**ACTIVITY**
Edit the extracted text of every row below so that "Comments Off" becomes "Comments On", keeping everything else the same. Leave the pictures out of your answer.

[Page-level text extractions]
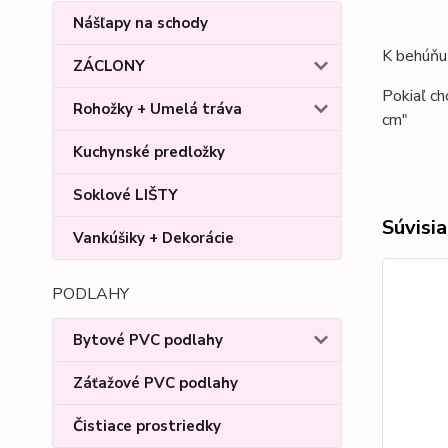
Nášľapy na schody
K behúňu 
ZÁCLONY
Pokiaľ ch
Rohožky + Umelá tráva
cm"
Kuchynské predložky
Soklové LIŠTY
Súvisia
Vankúšiky + Dekorácie
PODLAHY
Bytové PVC podlahy
Záťažové PVC podlahy
Čistiace prostriedky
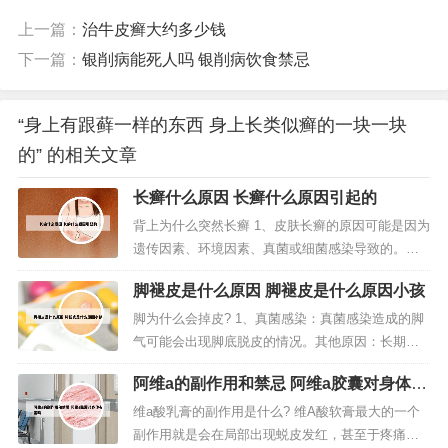
上一篇：
治牛皮癣大约多少钱
下一篇：
银削病能死人吗 银削病饮食禁忌
“身上有跟藓一样的东西 身上长类似癣的一块一块
的” 的相关文章
长癣什么原因 长癣什么原因引起的
背上为什么突然长癣 1、皮肤长癣的原因可能是因为
遗传因素、环境因素、真菌或细菌感染导致的。皮
肤长癣的原因主要是根据病因以及癣的种类来判
脚褪皮是什么原因 脚褪皮是什么原因小孩
断。牛皮癣一般是由环境因素、遗传因素、自身免
疫导致的皮肤病。2、干燥的冬季气候可能是导致皮
脚为什么会掉皮? 1、真菌感染：真菌感染造成的脚
肤干燥和出现长癣的一个主要原因。在寒冷的气温
气可能会出现脚底脱皮的情况。其他原因：长期摩
下，空气中的湿度变低，这会导致皮...
擦刺激、过度运动等原因也可能导致脚底脱皮。2、
阿维a的副作用和禁忌 阿维a胶囊对身体有
体内缺乏维生素导致患者出现脚脱皮症状 除了患上
害吗
脚气和出脚汗容易出现脚脱皮以外，如果体内缺乏
维a酸乳膏的副作用是什么? 维A酸软膏最大的一个
了维生素C等微量元素的话，他同样也会导致患者脚
副作用就是会在局部出现蜕皮发红，甚至于疼痛的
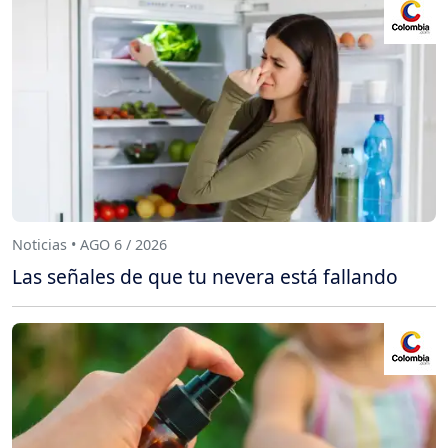
Noticias • AGO 6 / 2026
Las señales de que tu nevera está fallando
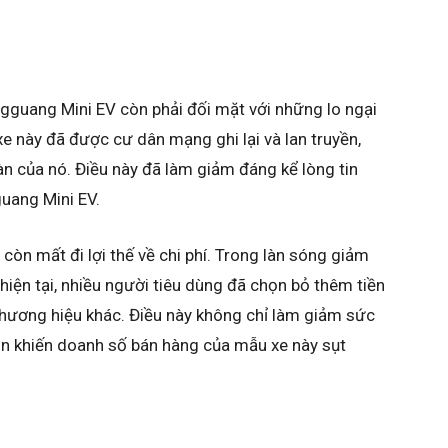
ngguang Mini EV còn phải đối mặt với những lo ngại
e này đã được cư dân mạng ghi lại và lan truyền,
àn của nó. Điều này đã làm giảm đáng kể lòng tin
uang Mini EV.
òn mất đi lợi thế về chi phí. Trong làn sóng giảm
 hiện tại, nhiều người tiêu dùng đã chọn bỏ thêm tiền
thương hiệu khác. Điều này không chỉ làm giảm sức
n khiến doanh số bán hàng của mẫu xe này sụt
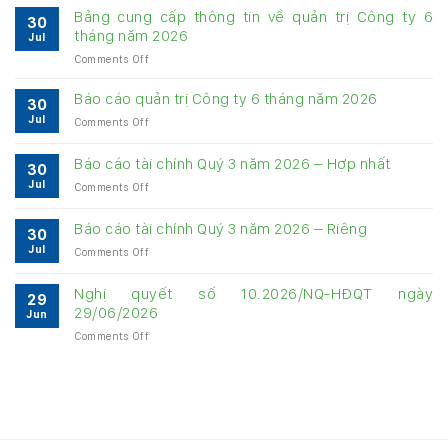
Bảng cung cấp thông tin về quản trị Công ty 6
30
tháng năm 2026
Jul
on
Comments Off
Bảng
cung
Báo cáo quản trị Công ty 6 tháng năm 2026
30
cấp
Jul
on
Comments Off
thông
Báo
tin
cáo
về
Báo cáo tài chính Quý 3 năm 2026 – Hợp nhất
30
quản
quản
Jul
on
Comments Off
trị
trị
Báo
Công
Công
cáo
ty
Báo cáo tài chính Quý 3 năm 2026 – Riêng
ty
30
tài
6
6
Jul
on
Comments Off
chính
tháng
tháng
Báo
Quý
năm
năm
cáo
3
Nghị quyết số 10.2026/NQ-HĐQT ngày
2026
2026
29
tài
năm
29/06/2026
Jun
chính
2026
on
Comments Off
Quý
–
Nghị
3
Hợp
quyết
năm
nhất
số
2026
10.2026/NQ-
–
HĐQT
Riêng
ngày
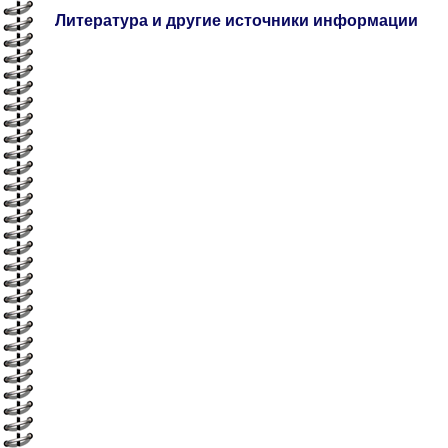
Литература и другие источники информации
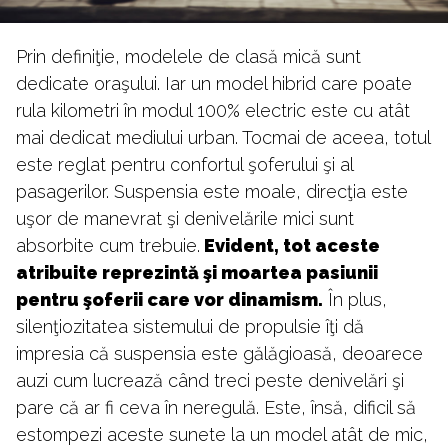
Prin definiţie, modelele de clasă mică sunt
dedicate oraşului. Iar un model hibrid care poate
rula kilometri în modul 100% electric este cu atât
mai dedicat mediului urban. Tocmai de aceea, totul
este reglat pentru confortul şoferului şi al
pasagerilor. Suspensia este moale, direcţia este
uşor de manevrat şi denivelările mici sunt
absorbite cum trebuie.
Evident, tot aceste
atribuite reprezintă şi moartea pasiunii
pentru şoferii care vor dinamism.
În plus,
silenţiozitatea sistemului de propulsie îţi dă
impresia că suspensia este gălăgioasă, deoarece
auzi cum lucrează când treci peste denivelări şi
pare că ar fi ceva în neregulă. Este, însă, dificil să
estompezi aceste sunete la un model atât de mic,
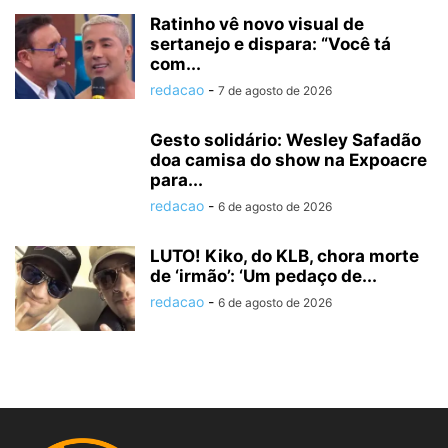
Ratinho vê novo visual de
sertanejo e dispara: “Você tá
com...
redacao
-
7 de agosto de 2026
Gesto solidário: Wesley Safadão
doa camisa do show na Expoacre
para...
redacao
-
6 de agosto de 2026
LUTO! Kiko, do KLB, chora morte
de ‘irmão’: ‘Um pedaço de...
redacao
-
6 de agosto de 2026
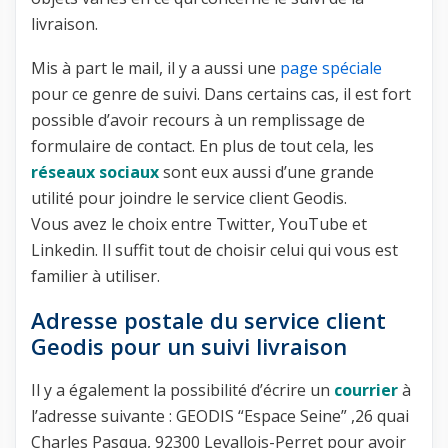
livraison.
Mis à part le mail, il y a aussi une
page spéciale
pour ce genre de suivi. Dans certains cas, il est fort
possible d’avoir recours à un remplissage de
formulaire de contact. En plus de tout cela, les
réseaux sociaux
sont eux aussi d’une grande
utilité pour joindre le service client Geodis.
Vous avez le choix entre Twitter, YouTube et
Linkedin. Il suffit tout de choisir celui qui vous est
familier à utiliser.
Adresse postale du service client
Geodis pour un suivi livraison
Il y a également la possibilité d’écrire un
courrier
à
l’adresse suivante : GEODIS “Espace Seine” ,26 quai
Charles Pasqua, 92300 Levallois-Perret pour avoir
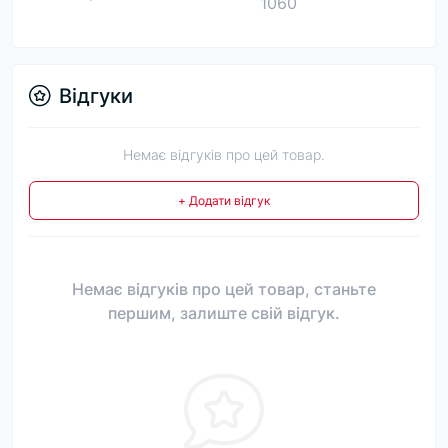
1060
Відгуки
Немає відгуків про цей товар.
+ Додати відгук
Немає відгуків про цей товар, станьте
першим, залиште свій відгук.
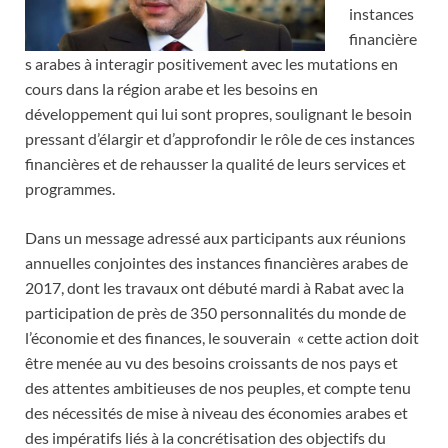
instances
financière
s arabes à interagir positivement avec les mutations en
cours dans la région arabe et les besoins en
développement qui lui sont propres, soulignant le besoin
pressant d’élargir et d’approfondir le rôle de ces instances
financières et de rehausser la qualité de leurs services et
programmes.
Dans un message adressé aux participants aux réunions
annuelles conjointes des instances financières arabes de
2017, dont les travaux ont débuté mardi à Rabat avec la
participation de près de 350 personnalités du monde de
l’économie et des finances, le souverain « cette action doit
être menée au vu des besoins croissants de nos pays et
des attentes ambitieuses de nos peuples, et compte tenu
des nécessités de mise à niveau des économies arabes et
des impératifs liés à la concrétisation des objectifs du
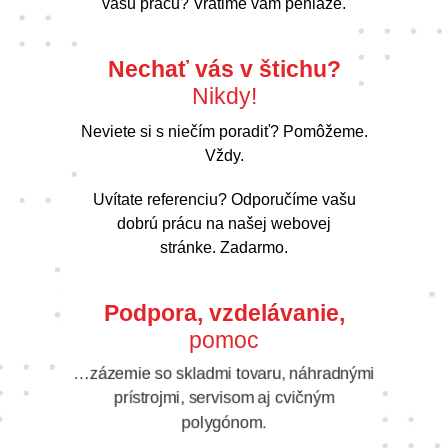
vašu prácu? Vrátime vám peniaze.
Nechať vás v štichu?
Nikdy!
Neviete si s niečím poradiť? Pomôžeme.
Vždy.
Uvítate referenciu? Odporučíme vašu
dobrú prácu na našej webovej
stránke. Zadarmo.
Podpora, vzdelávanie,
pomoc
…zázemie so skladmi tovaru, náhradnými
prístrojmi, servisom aj cvičným
polygónom.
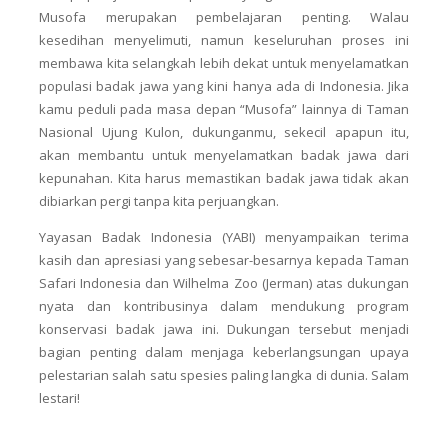
Musofa merupakan pembelajaran penting. Walau
kesedihan menyelimuti, namun keseluruhan proses ini
membawa kita selangkah lebih dekat untuk menyelamatkan
populasi badak jawa yang kini hanya ada di Indonesia. Jika
kamu peduli pada masa depan “Musofa” lainnya di Taman
Nasional Ujung Kulon, dukunganmu, sekecil apapun itu,
akan membantu untuk menyelamatkan badak jawa dari
kepunahan. Kita harus memastikan badak jawa tidak akan
dibiarkan pergi tanpa kita perjuangkan.
Yayasan Badak Indonesia (YABI) menyampaikan terima
kasih dan apresiasi yang sebesar-besarnya kepada Taman
Safari Indonesia dan Wilhelma Zoo (Jerman) atas dukungan
nyata dan kontribusinya dalam mendukung program
konservasi badak jawa ini. Dukungan tersebut menjadi
bagian penting dalam menjaga keberlangsungan upaya
pelestarian salah satu spesies paling langka di dunia. Salam
lestari!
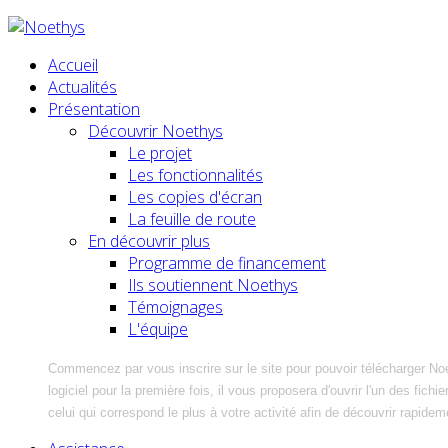
Accueil
Actualités
Présentation
Découvrir Noethys
Le projet
Les fonctionnalités
Les copies d'écran
La feuille de route
En découvrir plus
Programme de financement
Ils soutiennent Noethys
Témoignages
L'équipe
Commencez par vous inscrire sur le site pour pouvoir télécharger No
logiciel pour la première fois, il vous proposera d'ouvrir l'un des fic
celui qui correspond le plus à votre activité afin de découvrir rapidem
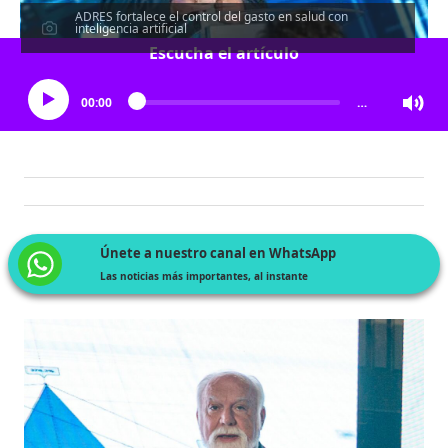
ADRES fortalece el control del gasto en salud con
inteligencia artificial
Escucha el artículo
00:00
…
Únete a nuestro canal en WhatsApp
Las noticias más importantes, al instante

**RESULT OF THE TASK**
Nášľapy na schody
K behúňu 
ZÁCLONY
Pokiaľ ch
Rohožky + Umelá tráva
cm"
Kuchynské predložky
Soklové LIŠTY
Súvisia
Vankúšiky + Dekorácie
PODLAHY
Bytové PVC podlahy
Záťažové PVC podlahy
Čistiace prostriedky
上一篇：
治牛皮癣大约多少钱
下一篇：
银削病能死人吗 银削病饮食禁忌
“身上有跟藓一样的东西 身上长类似癣的一块一块
的” 的相关文章
长癣什么原因 长癣什么原因引起的
背上为什么突然长癣 1、皮肤长癣的原因可能是因为
遗传因素、环境因素、真菌或细菌感染导致的。皮
肤长癣的原因主要是根据病因以及癣的种类来判
脚褪皮是什么原因 脚褪皮是什么原因小孩
断。牛皮癣一般是由环境因素、遗传因素、自身免
疫导致的皮肤病。2、干燥的冬季气候可能是导致皮
脚为什么会掉皮? 1、真菌感染：真菌感染造成的脚
肤干燥和出现长癣的一个主要原因。在寒冷的气温
气可能会出现脚底脱皮的情况。其他原因：长期摩
下，空气中的湿度变低，这会导致皮...
擦刺激、过度运动等原因也可能导致脚底脱皮。2、
阿维a的副作用和禁忌 阿维a胶囊对身体有
体内缺乏维生素导致患者出现脚脱皮症状 除了患上
害吗
脚气和出脚汗容易出现脚脱皮以外，如果体内缺乏
维a酸乳膏的副作用是什么? 维A酸软膏最大的一个
了维生素C等微量元素的话，他同样也会导致患者脚
副作用就是会在局部出现蜕皮发红，甚至于疼痛的
Noticias • AGO 6 / 2026
Las señales de que tu nevera está fallando
ngguang Mini EV còn phải đối mặt với những lo ngại
e này đã được cư dân mạng ghi lại và lan truyền,
àn của nó. Điều này đã làm giảm đáng kể lòng tin
uang Mini EV.
òn mất đi lợi thế về chi phí. Trong làn sóng giảm
 hiện tại, nhiều người tiêu dùng đã chọn bỏ thêm tiền
thương hiệu khác. Điều này không chỉ làm giảm sức
n khiến doanh số bán hàng của mẫu xe này sụt
Bảng cung cấp thông tin về quản trị Công ty 6
30
tháng năm 2026
Jul
on
Comments On
Bảng
cung
Báo cáo quản trị Công ty 6 tháng năm 2026
30
cấp
Jul
on
Comments On
thông
Báo
tin
cáo
về
Báo cáo tài chính Quý 3 năm 2026 – Hợp nhất
30
quản
quản
Jul
on
Comments On
trị
trị
Báo
Công
Công
cáo
ty
Báo cáo tài chính Quý 3 năm 2026 – Riêng
ty
30
tài
6
6
Jul
on
Comments On
chính
tháng
tháng
Báo
Quý
năm
năm
cáo
3
Nghị quyết số 10.2026/NQ-HĐQT ngày
2026
2026
29
tài
năm
29/06/2026
Jun
chính
2026
on
Comments On
Quý
–
Nghị
3
Hợp
quyết
năm
nhất
số
2026
10.2026/NQ-
–
HĐQT
Riêng
ngày
Литература и другие источники информации
Prin definiţie, modelele de clasă mică sunt
dedicate oraşului. Iar un model hibrid care poate
rula kilometri în modul 100% electric este cu atât
mai dedicat mediului urban. Tocmai de aceea, totul
este reglat pentru confortul şoferului şi al
pasagerilor. Suspensia este moale, direcţia este
uşor de manevrat şi denivelările mici sunt
absorbite cum trebuie.
Evident, tot aceste
atribuite reprezintă şi moartea pasiunii
pentru şoferii care vor dinamism.
În plus,
silenţiozitatea sistemului de propulsie îţi dă
impresia că suspensia este gălăgioasă, deoarece
auzi cum lucrează când treci peste denivelări şi
pare că ar fi ceva în neregulă. Este, însă, dificil să
estompezi aceste sunete la un model atât de mic,
Ratinho vê novo visual de
sertanejo e dispara: “Você tá
com...
redacao
-
7 de agosto de 2026
Gesto solidário: Wesley Safadão
doa camisa do show na Expoacre
para...
redacao
-
6 de agosto de 2026
LUTO! Kiko, do KLB, chora morte
de ‘irmão’: ‘Um pedaço de...
redacao
-
6 de agosto de 2026
livraison.
Mis à part le mail, il y a aussi une
page spéciale
pour ce genre de suivi. Dans certains cas, il est fort
possible d’avoir recours à un remplissage de
formulaire de contact. En plus de tout cela, les
réseaux sociaux
sont eux aussi d’une grande
utilité pour joindre le service client Geodis.
Vous avez le choix entre Twitter, YouTube et
Linkedin. Il suffit tout de choisir celui qui vous est
familier à utiliser.
Adresse postale du service client
Geodis pour un suivi livraison
Il y a également la possibilité d’écrire un
courrier
à
l’adresse suivante : GEODIS “Espace Seine” ,26 quai
Charles Pasqua, 92300 Levallois-Perret pour avoir
1060
Відгуки
Немає відгуків про цей товар.
+ Додати відгук
Немає відгуків про цей товар, станьте
першим, залиште свій відгук.
instances
financière
s arabes à interagir positivement avec les mutations en
cours dans la région arabe et les besoins en
développement qui lui sont propres, soulignant le besoin
pressant d’élargir et d’approfondir le rôle de ces instances
financières et de rehausser la qualité de leurs services et
programmes.
Dans un message adressé aux participants aux réunions
annuelles conjointes des instances financières arabes de
2017, dont les travaux ont débuté mardi à Rabat avec la
participation de près de 350 personnalités du monde de
l’économie et des finances, le souverain « cette action doit
être menée au vu des besoins croissants de nos pays et
des attentes ambitieuses de nos peuples, et compte tenu
des nécessités de mise à niveau des économies arabes et
des impératifs liés à la concrétisation des objectifs du
vašu prácu? Vrátime vám peniaze.
Nechať vás v štichu?
Nikdy!
Neviete si s niečím poradiť? Pomôžeme.
Vždy.
Uvítate referenciu? Odporučíme vašu
dobrú prácu na našej webovej
stránke. Zadarmo.
Podpora, vzdelávanie,
pomoc
…zázemie so skladmi tovaru, náhradnými
prístrojmi, servisom aj cvičným
polygónom.
Musofa merupakan pembelajaran penting. Walau
kesedihan menyelimuti, namun keseluruhan proses ini
membawa kita selangkah lebih dekat untuk menyelamatkan
populasi badak jawa yang kini hanya ada di Indonesia. Jika
kamu peduli pada masa depan “Musofa” lainnya di Taman
Nasional Ujung Kulon, dukunganmu, sekecil apapun itu,
akan membantu untuk menyelamatkan badak jawa dari
kepunahan. Kita harus memastikan badak jawa tidak akan
dibiarkan pergi tanpa kita perjuangkan.
Yayasan Badak Indonesia (YABI) menyampaikan terima
kasih dan apresiasi yang sebesar-besarnya kepada Taman
Safari Indonesia dan Wilhelma Zoo (Jerman) atas dukungan
nyata dan kontribusinya dalam mendukung program
konservasi badak jawa ini. Dukungan tersebut menjadi
bagian penting dalam menjaga keberlangsungan upaya
pelestarian salah satu spesies paling langka di dunia. Salam
lestari!
Accueil
Actualités
Présentation
Découvrir Noethys
Le projet
Les fonctionnalités
Les copies d'écran
La feuille de route
En découvrir plus
Programme de financement
Ils soutiennent Noethys
Témoignages
L'équipe
Commencez par vous inscrire sur le site pour pouvoir télécharger No
logiciel pour la première fois, il vous proposera d'ouvrir l'un des fic
celui qui correspond le plus à votre activité afin de découvrir rapidem
ADRES fortalece el control del gasto en salud con
inteligencia artificial
Escucha el artículo
00:00
…
Únete a nuestro canal en WhatsApp
Las noticias más importantes, al instante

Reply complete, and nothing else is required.